The moment you start to approach Skyrim as a game, and at times you can hardly help it, is the moment it starts to get brittle and threatens to crack. As a game, Skyrim is sometimes profoundly broken, and not just because of the occasional bugs and busted AI scripting. This is all too often a frail illusion that will collapse under its own weight, if not the weight of Bethesda's traditionally sloppy testing or their utter cluelessness when it comes to usability issues. Welcome to one of the worst interfaces this side of a Pip Boy. You'd think a game so full of trash loot and inconsequential frippery would put a priority on managing all that detail. Instead, you get to scroll through myriad lists, sometimes while the action is paused with a battle axe swinging towards your skull or a spell poised to leave your fingertips. This is not a fluid experience, much less a graceful one. The hand-to-hand combat is an exercise in flailing, the magic is a list of spells as long as your arm and just as unwieldy to reference, and the stealth is as contrived as ever. This is still an engine clearly built for a first-person shooter, which means archers have it easiest and everyone else just has to make do.
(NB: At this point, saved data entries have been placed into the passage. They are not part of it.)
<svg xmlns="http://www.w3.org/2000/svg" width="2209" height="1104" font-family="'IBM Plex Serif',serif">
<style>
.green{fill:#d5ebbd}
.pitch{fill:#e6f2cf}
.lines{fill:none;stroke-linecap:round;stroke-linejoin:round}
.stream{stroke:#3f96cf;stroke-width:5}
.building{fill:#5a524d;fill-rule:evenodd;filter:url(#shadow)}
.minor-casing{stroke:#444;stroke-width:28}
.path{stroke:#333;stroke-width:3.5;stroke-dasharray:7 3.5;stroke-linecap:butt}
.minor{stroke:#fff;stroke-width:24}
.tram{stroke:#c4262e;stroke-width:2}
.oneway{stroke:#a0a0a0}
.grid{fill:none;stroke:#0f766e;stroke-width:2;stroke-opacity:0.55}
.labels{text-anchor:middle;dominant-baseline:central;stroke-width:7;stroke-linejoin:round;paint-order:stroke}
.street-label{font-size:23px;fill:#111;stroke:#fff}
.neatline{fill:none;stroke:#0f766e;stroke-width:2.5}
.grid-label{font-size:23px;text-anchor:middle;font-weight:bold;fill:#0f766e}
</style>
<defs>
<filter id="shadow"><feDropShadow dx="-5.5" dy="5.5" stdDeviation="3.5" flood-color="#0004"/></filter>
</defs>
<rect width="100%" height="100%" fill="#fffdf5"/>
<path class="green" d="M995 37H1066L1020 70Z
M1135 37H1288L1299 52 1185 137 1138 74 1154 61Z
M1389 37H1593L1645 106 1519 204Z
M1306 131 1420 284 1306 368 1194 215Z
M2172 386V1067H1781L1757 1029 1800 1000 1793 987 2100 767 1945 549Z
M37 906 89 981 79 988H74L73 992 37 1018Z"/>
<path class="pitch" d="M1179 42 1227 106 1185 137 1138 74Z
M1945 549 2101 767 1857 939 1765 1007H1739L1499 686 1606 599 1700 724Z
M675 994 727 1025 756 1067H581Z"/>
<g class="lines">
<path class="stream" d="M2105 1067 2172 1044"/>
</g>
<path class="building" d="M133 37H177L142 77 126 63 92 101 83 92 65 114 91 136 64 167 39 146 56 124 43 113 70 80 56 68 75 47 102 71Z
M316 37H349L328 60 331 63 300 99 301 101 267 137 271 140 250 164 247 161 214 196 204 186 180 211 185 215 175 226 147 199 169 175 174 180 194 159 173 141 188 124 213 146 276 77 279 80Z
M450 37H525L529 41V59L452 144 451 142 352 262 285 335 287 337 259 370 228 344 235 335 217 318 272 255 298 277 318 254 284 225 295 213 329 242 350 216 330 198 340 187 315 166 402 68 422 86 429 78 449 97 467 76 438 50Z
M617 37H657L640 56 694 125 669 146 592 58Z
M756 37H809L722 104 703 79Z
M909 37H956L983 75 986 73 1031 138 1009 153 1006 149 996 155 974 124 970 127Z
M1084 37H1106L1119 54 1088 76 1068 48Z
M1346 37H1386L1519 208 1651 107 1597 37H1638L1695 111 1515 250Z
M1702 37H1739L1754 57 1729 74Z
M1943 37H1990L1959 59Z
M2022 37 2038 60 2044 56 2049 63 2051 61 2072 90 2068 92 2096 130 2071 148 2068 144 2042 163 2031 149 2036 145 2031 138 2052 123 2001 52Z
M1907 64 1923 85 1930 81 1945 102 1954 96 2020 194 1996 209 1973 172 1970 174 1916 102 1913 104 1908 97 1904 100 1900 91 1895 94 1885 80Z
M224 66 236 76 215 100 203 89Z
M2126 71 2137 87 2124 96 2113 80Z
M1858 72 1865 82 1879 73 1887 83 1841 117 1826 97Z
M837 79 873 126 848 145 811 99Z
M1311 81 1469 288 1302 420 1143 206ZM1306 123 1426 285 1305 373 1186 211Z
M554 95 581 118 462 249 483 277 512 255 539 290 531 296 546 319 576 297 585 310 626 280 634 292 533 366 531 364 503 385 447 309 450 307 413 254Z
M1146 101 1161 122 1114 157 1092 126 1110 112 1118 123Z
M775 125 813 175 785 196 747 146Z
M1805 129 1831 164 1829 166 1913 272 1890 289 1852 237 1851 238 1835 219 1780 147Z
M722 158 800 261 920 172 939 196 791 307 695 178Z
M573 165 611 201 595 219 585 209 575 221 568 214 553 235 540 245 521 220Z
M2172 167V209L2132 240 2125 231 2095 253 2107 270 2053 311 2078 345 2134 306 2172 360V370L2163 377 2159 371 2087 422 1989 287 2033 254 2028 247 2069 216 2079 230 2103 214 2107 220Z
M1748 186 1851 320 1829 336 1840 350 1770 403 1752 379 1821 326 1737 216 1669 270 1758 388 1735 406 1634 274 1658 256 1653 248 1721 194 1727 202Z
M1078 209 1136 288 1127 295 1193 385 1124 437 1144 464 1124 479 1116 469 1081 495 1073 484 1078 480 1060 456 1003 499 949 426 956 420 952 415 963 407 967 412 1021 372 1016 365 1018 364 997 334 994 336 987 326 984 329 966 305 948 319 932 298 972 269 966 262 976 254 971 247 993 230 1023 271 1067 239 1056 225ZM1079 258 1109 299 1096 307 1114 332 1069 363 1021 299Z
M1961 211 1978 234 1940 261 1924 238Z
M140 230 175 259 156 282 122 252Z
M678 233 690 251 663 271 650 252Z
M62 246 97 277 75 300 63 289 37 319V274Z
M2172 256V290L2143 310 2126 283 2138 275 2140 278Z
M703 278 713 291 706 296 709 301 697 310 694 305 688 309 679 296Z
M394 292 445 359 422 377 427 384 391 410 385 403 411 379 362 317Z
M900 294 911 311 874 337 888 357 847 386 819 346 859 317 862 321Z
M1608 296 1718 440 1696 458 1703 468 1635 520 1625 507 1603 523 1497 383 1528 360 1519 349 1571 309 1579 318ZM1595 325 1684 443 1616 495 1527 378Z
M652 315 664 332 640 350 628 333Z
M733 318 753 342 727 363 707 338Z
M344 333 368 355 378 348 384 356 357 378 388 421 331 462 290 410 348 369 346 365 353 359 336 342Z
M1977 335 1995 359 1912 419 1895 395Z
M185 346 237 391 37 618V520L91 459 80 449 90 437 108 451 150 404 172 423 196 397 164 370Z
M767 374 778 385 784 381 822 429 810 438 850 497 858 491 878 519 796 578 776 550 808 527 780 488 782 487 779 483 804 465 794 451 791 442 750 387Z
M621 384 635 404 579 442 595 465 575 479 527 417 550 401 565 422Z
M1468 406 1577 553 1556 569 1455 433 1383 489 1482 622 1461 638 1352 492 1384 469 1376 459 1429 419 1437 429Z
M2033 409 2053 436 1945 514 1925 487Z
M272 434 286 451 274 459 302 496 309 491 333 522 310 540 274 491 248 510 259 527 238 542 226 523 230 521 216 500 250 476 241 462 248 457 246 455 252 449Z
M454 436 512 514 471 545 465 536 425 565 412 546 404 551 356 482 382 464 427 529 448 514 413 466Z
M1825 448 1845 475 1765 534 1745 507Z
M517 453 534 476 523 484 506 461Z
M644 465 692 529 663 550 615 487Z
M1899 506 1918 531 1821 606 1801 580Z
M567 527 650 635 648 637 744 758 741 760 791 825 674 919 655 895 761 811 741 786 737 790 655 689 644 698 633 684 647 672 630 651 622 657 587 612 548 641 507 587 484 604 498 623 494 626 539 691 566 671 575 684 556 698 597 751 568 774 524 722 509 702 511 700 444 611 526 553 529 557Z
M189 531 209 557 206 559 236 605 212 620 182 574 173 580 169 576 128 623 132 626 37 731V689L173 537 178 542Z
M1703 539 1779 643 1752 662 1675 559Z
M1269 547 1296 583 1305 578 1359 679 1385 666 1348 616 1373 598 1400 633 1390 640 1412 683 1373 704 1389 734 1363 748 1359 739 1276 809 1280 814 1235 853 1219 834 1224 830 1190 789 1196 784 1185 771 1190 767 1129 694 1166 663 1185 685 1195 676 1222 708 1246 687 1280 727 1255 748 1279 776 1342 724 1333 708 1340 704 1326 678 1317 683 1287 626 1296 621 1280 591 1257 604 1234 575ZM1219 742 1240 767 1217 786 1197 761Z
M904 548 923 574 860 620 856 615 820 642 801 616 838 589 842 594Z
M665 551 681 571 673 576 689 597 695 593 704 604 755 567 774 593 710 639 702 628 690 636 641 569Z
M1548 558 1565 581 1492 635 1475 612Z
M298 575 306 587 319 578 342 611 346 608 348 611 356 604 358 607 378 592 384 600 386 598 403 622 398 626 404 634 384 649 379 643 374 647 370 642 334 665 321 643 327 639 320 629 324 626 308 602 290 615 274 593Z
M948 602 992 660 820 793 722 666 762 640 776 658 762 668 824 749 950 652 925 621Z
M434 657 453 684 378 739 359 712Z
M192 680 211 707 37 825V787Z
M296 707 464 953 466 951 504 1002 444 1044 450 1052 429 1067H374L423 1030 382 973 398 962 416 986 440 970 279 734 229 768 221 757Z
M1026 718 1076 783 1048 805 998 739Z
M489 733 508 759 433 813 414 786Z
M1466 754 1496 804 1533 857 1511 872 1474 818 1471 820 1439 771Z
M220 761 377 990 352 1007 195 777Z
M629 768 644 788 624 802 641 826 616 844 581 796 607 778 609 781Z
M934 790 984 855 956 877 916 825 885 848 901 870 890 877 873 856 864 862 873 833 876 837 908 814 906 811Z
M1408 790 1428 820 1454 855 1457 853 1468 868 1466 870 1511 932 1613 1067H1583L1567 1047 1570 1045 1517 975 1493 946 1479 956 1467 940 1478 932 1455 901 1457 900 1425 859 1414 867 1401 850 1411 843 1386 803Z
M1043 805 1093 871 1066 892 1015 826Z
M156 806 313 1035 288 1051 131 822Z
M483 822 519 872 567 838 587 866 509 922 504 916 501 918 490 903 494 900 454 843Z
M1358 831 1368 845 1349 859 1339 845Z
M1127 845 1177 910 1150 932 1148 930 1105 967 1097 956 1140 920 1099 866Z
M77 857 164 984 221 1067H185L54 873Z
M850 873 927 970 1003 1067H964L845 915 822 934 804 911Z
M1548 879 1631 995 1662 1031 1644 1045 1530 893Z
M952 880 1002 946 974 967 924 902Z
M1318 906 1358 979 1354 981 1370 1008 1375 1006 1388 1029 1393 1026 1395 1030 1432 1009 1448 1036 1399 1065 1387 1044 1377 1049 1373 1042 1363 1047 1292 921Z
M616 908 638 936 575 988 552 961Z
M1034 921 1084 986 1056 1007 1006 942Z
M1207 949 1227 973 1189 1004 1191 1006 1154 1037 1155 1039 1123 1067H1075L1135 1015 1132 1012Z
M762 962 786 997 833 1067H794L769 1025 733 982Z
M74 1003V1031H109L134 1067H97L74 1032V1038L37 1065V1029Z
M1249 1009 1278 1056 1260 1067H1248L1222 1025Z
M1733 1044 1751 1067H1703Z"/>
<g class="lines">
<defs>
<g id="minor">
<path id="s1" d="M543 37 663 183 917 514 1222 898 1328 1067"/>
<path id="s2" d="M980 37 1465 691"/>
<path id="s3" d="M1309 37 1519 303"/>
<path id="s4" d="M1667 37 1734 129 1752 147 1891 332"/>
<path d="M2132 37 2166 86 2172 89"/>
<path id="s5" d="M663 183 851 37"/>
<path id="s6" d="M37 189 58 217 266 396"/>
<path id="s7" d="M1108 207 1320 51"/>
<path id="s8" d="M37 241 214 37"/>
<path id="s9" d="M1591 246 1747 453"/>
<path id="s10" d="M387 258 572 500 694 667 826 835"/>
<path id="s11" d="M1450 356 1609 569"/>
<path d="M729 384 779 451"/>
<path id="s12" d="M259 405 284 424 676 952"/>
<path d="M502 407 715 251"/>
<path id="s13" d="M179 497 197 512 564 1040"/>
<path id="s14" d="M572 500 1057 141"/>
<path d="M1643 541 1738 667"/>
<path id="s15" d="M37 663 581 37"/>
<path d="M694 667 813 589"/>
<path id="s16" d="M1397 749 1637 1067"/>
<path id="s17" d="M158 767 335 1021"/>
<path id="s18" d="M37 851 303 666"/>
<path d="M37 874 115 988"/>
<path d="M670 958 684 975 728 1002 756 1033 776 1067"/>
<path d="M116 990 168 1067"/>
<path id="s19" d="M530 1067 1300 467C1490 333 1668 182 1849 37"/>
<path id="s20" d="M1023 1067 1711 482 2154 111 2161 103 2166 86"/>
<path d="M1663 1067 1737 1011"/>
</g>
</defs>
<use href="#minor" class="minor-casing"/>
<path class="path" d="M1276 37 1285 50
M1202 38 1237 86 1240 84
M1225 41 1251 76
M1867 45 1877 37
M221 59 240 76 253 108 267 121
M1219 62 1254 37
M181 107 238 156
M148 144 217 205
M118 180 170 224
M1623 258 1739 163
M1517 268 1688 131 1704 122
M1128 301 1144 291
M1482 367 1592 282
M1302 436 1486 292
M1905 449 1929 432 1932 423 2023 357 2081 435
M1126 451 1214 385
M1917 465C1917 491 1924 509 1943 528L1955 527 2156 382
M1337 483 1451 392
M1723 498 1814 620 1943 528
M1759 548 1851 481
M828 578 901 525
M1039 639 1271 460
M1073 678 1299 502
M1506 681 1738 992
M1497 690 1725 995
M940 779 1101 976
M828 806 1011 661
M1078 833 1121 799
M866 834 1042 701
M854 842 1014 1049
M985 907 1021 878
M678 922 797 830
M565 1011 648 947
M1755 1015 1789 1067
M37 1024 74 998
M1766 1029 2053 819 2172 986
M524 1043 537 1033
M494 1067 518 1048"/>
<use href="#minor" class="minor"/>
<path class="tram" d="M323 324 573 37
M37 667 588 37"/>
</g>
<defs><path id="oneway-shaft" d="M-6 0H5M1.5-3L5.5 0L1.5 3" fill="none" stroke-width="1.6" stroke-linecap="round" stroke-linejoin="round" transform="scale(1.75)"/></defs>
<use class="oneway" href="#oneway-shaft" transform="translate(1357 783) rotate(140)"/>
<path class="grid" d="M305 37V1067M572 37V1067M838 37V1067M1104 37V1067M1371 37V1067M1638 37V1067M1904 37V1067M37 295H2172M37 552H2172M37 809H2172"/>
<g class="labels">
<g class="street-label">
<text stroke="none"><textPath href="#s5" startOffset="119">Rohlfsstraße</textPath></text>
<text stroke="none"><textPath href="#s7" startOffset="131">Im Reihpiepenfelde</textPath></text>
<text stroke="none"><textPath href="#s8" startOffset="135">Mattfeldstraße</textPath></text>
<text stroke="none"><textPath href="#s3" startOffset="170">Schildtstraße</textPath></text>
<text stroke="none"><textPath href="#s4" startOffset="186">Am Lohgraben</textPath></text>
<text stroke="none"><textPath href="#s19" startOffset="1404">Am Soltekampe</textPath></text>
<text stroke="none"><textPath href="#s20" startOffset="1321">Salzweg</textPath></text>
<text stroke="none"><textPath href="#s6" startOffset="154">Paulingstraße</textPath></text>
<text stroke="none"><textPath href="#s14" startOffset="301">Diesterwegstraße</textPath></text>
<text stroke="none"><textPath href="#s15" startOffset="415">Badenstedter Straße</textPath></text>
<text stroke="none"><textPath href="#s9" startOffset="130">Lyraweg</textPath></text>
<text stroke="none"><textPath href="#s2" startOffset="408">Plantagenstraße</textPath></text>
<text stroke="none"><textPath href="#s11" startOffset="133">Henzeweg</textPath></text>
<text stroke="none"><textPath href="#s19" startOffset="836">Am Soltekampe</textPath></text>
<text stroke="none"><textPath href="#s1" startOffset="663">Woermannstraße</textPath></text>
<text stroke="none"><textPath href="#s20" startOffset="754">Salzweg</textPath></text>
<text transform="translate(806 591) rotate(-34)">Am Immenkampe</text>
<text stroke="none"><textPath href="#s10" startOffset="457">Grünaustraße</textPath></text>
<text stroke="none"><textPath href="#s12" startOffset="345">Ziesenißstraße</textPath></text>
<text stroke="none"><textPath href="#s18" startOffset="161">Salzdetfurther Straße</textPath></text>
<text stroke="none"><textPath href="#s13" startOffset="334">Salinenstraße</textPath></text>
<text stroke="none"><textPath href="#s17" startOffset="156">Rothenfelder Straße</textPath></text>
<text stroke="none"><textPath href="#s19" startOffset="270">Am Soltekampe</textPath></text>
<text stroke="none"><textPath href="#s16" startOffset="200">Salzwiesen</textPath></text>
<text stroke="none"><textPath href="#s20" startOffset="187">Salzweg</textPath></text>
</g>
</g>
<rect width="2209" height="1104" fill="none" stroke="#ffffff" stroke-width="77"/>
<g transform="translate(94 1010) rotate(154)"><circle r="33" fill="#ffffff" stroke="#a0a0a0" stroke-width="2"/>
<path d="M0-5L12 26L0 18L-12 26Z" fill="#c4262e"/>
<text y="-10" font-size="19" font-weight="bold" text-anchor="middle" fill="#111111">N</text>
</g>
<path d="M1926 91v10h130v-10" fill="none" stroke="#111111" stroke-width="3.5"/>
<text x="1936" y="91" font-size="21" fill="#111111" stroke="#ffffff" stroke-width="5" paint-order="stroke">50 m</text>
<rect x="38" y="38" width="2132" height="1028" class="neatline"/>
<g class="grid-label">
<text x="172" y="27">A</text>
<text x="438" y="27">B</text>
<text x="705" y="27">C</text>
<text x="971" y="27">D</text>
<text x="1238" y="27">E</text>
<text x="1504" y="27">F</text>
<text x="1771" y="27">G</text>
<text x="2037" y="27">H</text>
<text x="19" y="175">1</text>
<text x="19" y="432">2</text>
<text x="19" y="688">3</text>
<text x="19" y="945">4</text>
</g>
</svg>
For all Bethesda's ambition, why haven't they gotten better at the basics of moment-to-moment gameplay? This is the same game they've been making since 2002's Morrowind. In fact, you can trace this design as far back as Bethesda's 1990 Terminator game, in which you played Kyle Reese battling the Terminator across an open map of Los Angeles. Has any other developer worked with the same basic idea for more than two decades and still asked you to accept such fundamental compromises as this sloppy melee system, overbearing inventory management, and brittle AI scripting? When so many other issues have been solved, when computers and console systems are finally ready to realize Bethesda's ambitious vision, why do these more pedestrian issues persist? For the most part, Skyrim is a triumph of world building that deserves recognition, praise, and the many hours you'll pour into it. But Skyrim is also a disappointing punt.

http://www.honestgamers.com/reviews/9740.html
 
I still believe what I said but yes, I am inexperienced when it comes to RPGs. But that's the point, I don't think they planned on it being the be all end all RPG, the be all end all FPS, the be all end all stealth game etc. I'm able to enjoy it more simply because I'm going in looking for what they've produced the past few games but improved as opposed to something else. When it comes down to it that's all you really can do, and instead of ripping on something they're not fully trying to do (yes they have rpg elements yes they have stats but again, that's just one part and they've evolved to focusing on other things) doesn't make all that much sense and is a bit hopeless.

Maybe someday i'll grow to love the D&D super stat rpgs, but even then i'll look for it in games that promote and make a point to offer that. I play DXHR for it's offerings and the ideas that are a common thread to the deus ex series, and it's the same thing for Skyrim. If you really want to buy and play a game you know won't be attempting to offer what you want then it makes more sense to either mod it yourself or buy a game that specifically caters to those deep rpg fans as opposed to ripping on something that is projected by the player into the game. I wouldn't pick up MW3 and be pissed when they lead me down a hallway of scripted events, despite rehashing the same thing for the 3rd time, i just say it's shitty and never play it instead of playing it and dissecting everything that wouldn't be in there.